**YOUR TASK**
Report all lines in the records that hold the string "autem".

Saved data entries:
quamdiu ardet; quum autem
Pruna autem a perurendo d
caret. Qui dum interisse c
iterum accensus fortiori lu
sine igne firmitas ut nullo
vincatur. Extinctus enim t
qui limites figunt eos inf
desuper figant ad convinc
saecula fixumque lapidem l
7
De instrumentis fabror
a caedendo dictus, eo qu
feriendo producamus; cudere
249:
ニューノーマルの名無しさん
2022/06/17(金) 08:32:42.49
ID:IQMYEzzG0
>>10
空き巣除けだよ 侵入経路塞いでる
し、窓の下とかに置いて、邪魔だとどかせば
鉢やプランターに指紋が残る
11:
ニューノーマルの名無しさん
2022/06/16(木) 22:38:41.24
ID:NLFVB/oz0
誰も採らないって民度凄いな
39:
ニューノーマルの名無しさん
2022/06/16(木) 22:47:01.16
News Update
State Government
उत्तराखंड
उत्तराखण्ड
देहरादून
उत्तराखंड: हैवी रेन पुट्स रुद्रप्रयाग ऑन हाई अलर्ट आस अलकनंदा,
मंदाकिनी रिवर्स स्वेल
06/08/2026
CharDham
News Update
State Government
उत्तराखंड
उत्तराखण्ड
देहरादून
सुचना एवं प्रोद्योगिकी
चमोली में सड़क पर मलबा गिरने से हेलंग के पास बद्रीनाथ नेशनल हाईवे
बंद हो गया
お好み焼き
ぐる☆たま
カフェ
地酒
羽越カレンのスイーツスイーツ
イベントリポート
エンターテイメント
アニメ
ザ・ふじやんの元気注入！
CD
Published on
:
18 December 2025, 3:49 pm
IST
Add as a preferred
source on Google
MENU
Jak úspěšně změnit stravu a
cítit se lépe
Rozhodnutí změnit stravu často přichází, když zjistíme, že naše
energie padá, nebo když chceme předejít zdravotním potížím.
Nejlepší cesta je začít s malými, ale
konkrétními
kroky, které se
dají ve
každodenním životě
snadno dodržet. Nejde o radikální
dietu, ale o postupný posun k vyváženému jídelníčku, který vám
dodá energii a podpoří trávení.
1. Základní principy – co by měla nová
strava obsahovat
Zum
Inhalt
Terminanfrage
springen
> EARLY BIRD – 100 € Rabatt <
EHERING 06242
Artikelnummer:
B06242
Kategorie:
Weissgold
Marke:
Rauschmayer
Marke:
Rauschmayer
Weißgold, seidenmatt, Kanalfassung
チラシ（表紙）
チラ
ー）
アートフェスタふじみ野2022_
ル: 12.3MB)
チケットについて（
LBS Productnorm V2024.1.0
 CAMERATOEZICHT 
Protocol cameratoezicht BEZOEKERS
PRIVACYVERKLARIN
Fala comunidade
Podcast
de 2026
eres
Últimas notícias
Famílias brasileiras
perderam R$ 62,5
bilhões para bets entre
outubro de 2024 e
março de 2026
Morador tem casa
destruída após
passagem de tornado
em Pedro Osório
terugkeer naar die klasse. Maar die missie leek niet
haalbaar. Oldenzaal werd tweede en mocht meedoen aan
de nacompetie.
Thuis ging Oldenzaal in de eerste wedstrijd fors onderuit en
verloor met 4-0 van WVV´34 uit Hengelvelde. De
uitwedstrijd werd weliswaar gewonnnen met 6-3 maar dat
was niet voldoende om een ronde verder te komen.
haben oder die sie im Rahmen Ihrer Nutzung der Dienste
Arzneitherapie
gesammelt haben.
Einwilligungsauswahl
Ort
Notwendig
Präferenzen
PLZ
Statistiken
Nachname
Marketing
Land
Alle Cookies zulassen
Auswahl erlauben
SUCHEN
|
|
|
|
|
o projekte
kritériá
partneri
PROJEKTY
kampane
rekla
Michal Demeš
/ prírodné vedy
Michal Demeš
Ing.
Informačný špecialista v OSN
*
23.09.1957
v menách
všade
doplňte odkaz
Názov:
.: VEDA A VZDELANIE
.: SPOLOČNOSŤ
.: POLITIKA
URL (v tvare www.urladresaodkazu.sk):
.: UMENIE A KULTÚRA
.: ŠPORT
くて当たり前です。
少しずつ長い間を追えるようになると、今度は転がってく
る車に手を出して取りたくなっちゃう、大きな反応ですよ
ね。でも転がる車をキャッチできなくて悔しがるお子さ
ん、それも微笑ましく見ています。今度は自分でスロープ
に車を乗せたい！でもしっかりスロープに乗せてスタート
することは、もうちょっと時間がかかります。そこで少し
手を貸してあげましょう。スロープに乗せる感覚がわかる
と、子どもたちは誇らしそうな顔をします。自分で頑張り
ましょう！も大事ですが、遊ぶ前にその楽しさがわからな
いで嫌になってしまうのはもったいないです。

**RESPONSE TO THE EXERCISE**
quamdiu ardet; quum autem
Pruna autem a perurendo d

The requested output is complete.